Spectators and participants have now had a little more than three months to watch and play with the new rules and, as is the case with such things golf, some are good, some are bad and all are incomprehensible.
Included in the new rules were a few changes in the jargon. To wit:
A “hazard” is now a “penalty area.” What a shame. A hazard is so much richer. The only imagery associated with a penalty area is the place where your kids go during a timeout.

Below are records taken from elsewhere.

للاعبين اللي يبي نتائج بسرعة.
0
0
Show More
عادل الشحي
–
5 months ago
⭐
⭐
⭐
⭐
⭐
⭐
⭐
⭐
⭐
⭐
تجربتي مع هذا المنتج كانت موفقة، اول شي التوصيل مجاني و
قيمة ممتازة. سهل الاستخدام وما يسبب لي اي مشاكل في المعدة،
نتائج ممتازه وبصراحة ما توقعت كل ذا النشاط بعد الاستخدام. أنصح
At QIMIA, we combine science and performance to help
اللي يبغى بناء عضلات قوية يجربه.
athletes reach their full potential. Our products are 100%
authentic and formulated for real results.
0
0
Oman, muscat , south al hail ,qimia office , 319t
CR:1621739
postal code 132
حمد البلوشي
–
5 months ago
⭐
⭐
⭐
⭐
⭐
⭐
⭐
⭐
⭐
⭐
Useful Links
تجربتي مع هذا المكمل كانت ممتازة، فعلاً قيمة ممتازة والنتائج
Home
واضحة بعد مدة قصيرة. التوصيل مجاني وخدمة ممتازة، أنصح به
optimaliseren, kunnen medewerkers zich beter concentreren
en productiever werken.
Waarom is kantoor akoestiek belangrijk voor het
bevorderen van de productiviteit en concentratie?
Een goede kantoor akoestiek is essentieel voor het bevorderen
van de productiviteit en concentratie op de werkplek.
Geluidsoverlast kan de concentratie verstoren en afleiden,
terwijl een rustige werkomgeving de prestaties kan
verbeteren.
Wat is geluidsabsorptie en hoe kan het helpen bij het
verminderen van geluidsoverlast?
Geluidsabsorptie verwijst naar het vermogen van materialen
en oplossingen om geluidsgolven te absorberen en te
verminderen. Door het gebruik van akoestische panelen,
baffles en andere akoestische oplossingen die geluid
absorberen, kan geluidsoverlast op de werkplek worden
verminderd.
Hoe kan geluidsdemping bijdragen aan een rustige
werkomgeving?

In head to head play, aka match play, the elegant and oh so British terms have been terminated for more universally understandable but boring words. “All square” is now “tied,” as is “halved.” “Dormie” may still be used, though it is unclear. Let’s hope it stays in use as its etymology is lovely. Dormie is a state near the end of the match where neither player can lose, (don’t ask.) The term is derived from the Latin and French for sleep, dormir, as in dormitory. What a comforting idea - finishing out a competitive and fun GAME where you can’t lose so you can just sleep through the remainder.
But none of these terms were really confusing; even a casual spectator could intuit their meaning. But, alas, they didn’t fix the following terms for different types of games which require one to carry My Little Pocket Golf Dictionary to suss out the differences:
Even if you, dear reader, care to know the differences, I get a headache just thinking about explaining them.